Travailler à restituer l’espace et le temps. Les figer tels des négatifs dans leurs composantes sonores et graphiques. Beau projet s’il en est ! En parcourant de long en large la capitale du Laos, Marc Pichelin, Kristof Guez et Troub’s nous offrent un paysage dans toute la splendeur de son temps mais dont les mutations transforment en permanence les repères. Laissons-nous happer par Vientiane…  

 

Lorsque l’Institut français de Vientiane propose au phonographiste Marc Pichelin de venir dans la capitale laotienne pour en capter les sons qui se mutent au rythme des changements que connait la ville, il était trop tôt pour envisager d’en réaliser le livre-disque que nous avons aujourd’hui entre les mains. Capter les sons révèle les moments de vie d’un espace donné avec ses fusions, ses tempos, ses différentes harmonies qui sont la résultante des mouvements dans l’instant. C’est aussi prendre la teneur d’un lieu, lui donner les archives sonores qui participeront peut-être plus tard à mieux saisir son développement, sa mutation, sa construction par l’homme et pour l’homme. Marc Pichelin n’en est pas à son coup d’essai. Il excelle dans la captation in situ d’évènements sonores qui paraissent anodins pour la plupart d’entre nous. Sûrement car il donne du temps au son, il l’observe, l’écoute, le jauge et le restitue avec ses variances, sans le dénaturer, en offrant par là-même un sens à notre propre écoute.
=-=-=-=-=
Question à traiter = D'après l'extrait sur Vientiane, quel organisme a invité Marc Pichelin à venir capter les sons de la capitale laotienne ?

Données disponibles =
=-=-=-=-=
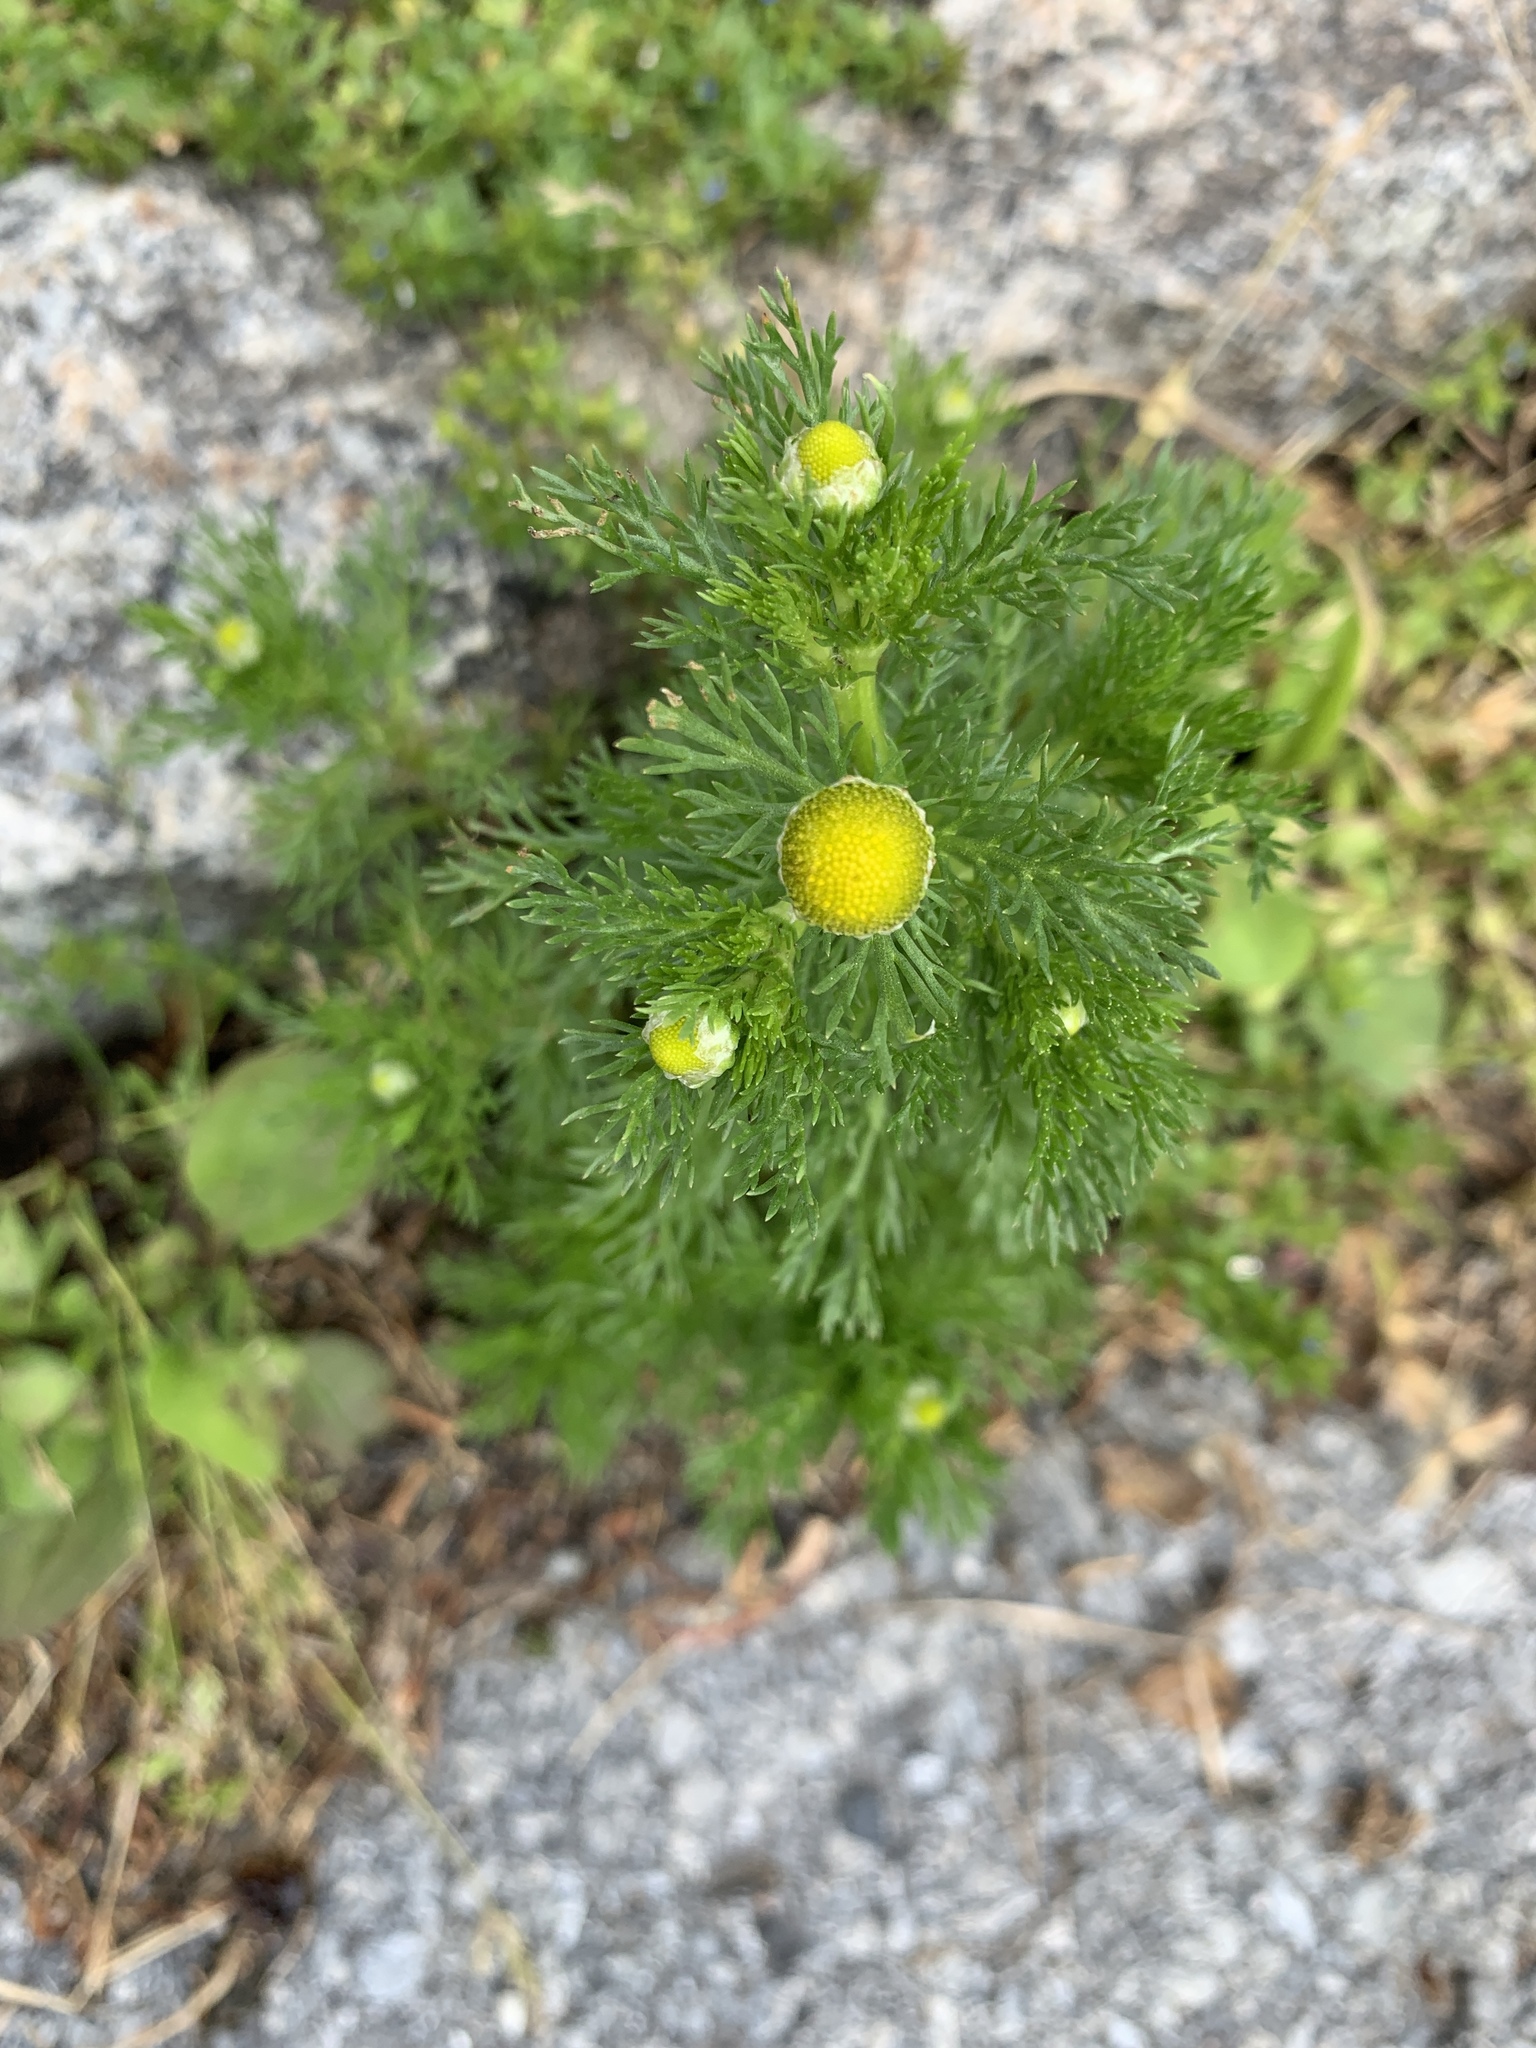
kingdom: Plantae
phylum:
=-=-=-=-=
Corrigé = L'Institut français de Vientiane.